En effet, ces progrès ouvrent la porte à la délégation des tâches simples, automatisables et très chronophages. Les experts-comptables et les collaborateurs pourront se concentrer sur des tâches à plus forte valeur ajoutée tel que le conseil aux entreprises, l’aide au développement des entreprises, ainsi que d’autres activités, en pleine expansion, telle que la DAF (directeur Administratif et Financier, aussi appelé CFO en anglais) à temps partiel… Ils pourront également se concentrer sur le développement de leur entreprise, car oui, un expert-comptable exerçant en libéral est aussi un chef d’entreprise qui se doit de développer son activité, de fidéliser ou d’attirer de nouveaux clients, de répondre à leur demande…
Il y a donc une nécessité de former les collaborateurs à de nouvelles missions, plus complexes et de plus en plus demandées, afin de mutuellement s’aider à progresser sur de nouveaux sujets.

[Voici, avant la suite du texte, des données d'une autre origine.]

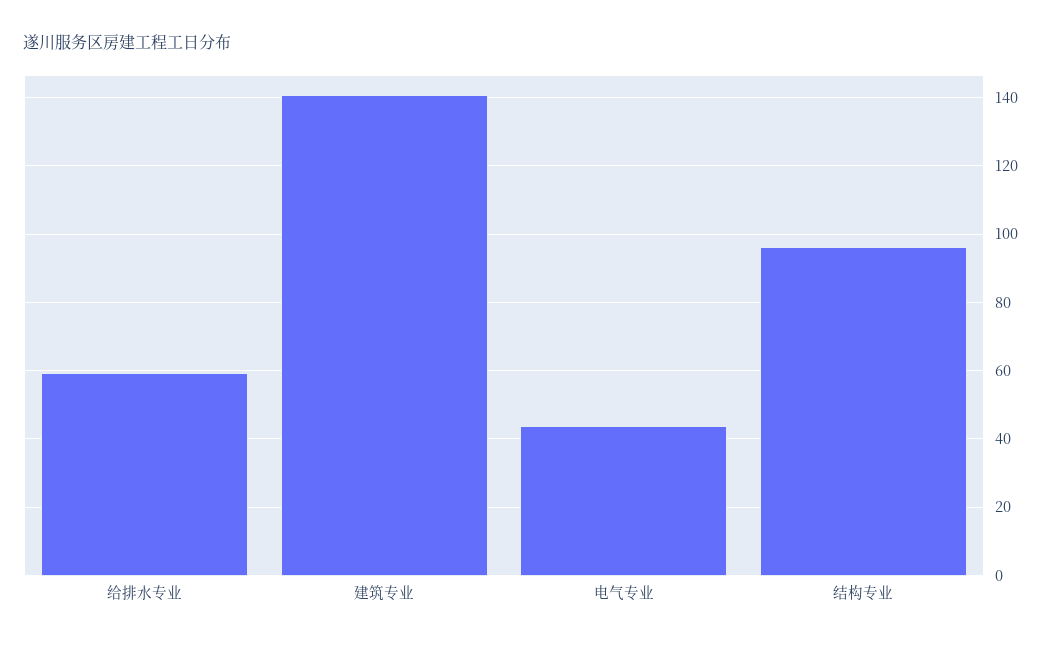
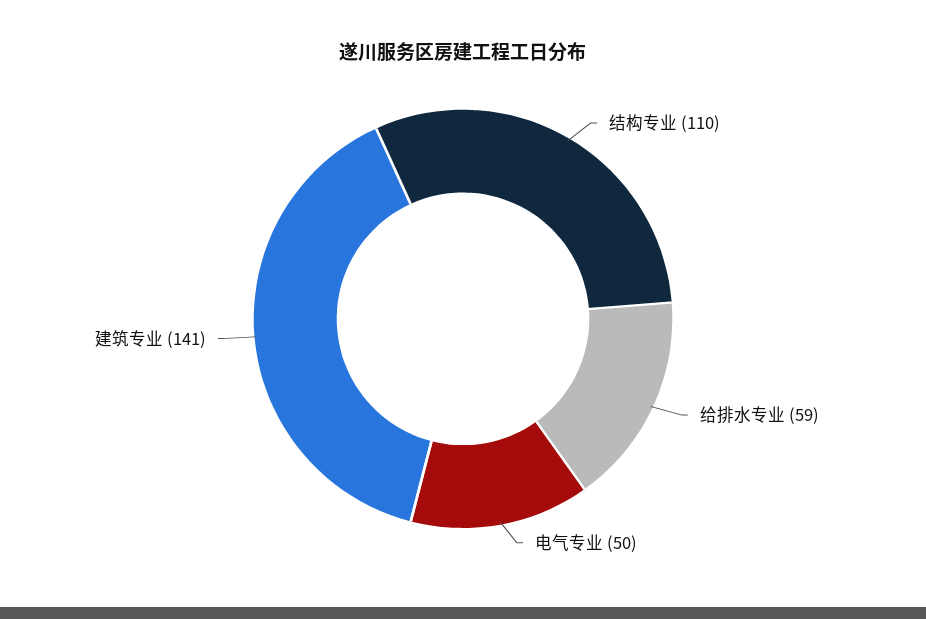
电气专业: 44 -> 50
结构专业: 96 -> 110

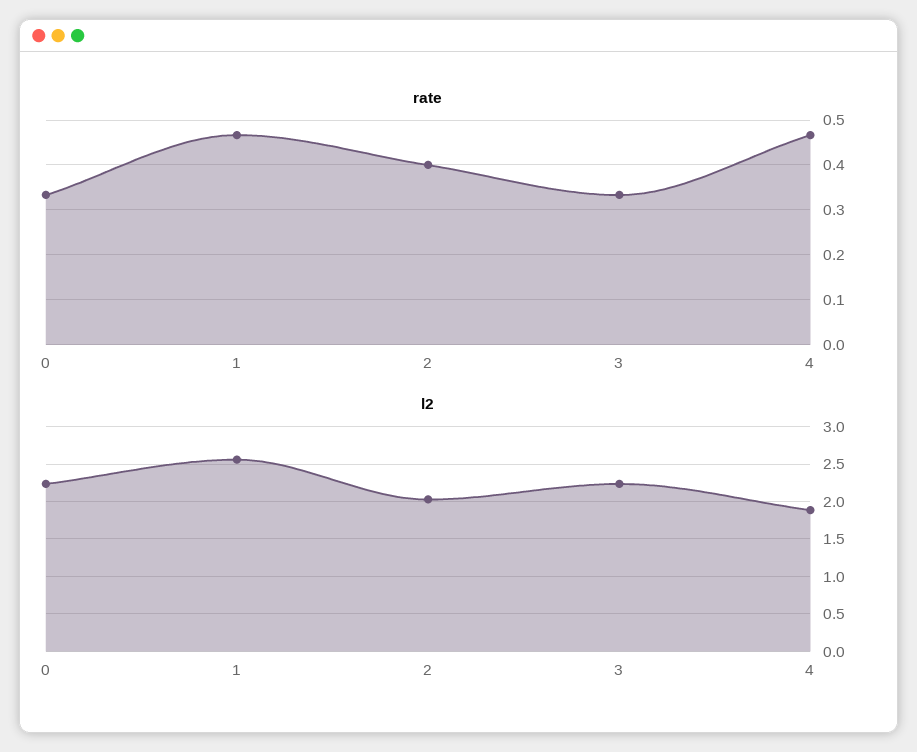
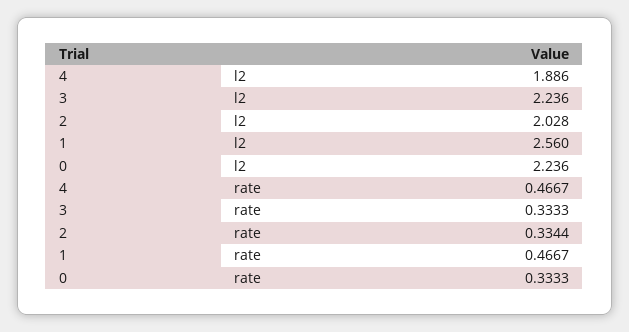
rate, 2: 0.4 -> 0.3344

Ainsi, la comptabilité est une industrie riche, riche en innovations, en thèmes, en missions et c’est le moment ou jamais pour sortir de la routine des saisies comptables, des déclarations de TVA, de la préparation des bilans, de toutes les déclarations fiscales, pour découvrir de nouveaux horizons et aimer encore plus son métier.

En définitive, il est normal et compréhensible de refuser le changement, lorsqu’on est installé depuis des années, qu’une routine s’est créée, que l’on maîtrise parfaitement nos dossiers et nos missions quotidiennes et annuelles, que nous avons un certain confort professionnel.
Cependant, l’accepter, c’est gagner en compétences sur de nouvelles missions, à plus forte valeur ajoutée, pouvant augmenter le chiffre d’affaires du cabinet, rencontrer de nouvelles personnes, former ses collaborateurs et évoluer ensemble, ce qui tend à les fidéliser notamment.
Le métier évolue et il faut évoluer avec lui pour ne pas couler certes, mais aussi pour des raisons positives.
Son acceptation est facilitée par de nombreux moyens, notamment grâce à l’Ordre des Experts-comptables, qui promeut une formation nommée « Profession comptable 2030 » axée sur l’automatisation de la production, la facture électronique, les nouveaux enjeux tels que la RSE (responsabilité sociétale des entreprises), le management, le recrutement…
Les réseaux sociaux mettent également la digitalisation dans l’industrie de la comptabilité sur le devant de la scène, par exemple sur LinkedIn, des personnalités fortes se développent en abordant ces thèmes, qui intriguent les professionnels.
Ainsi, l’idée se fraye un chemin, petit à petit dans l’esprit de chacun et il est nécessaire d’y porter attention, afin de ne pas rater le virage de la digitalisation.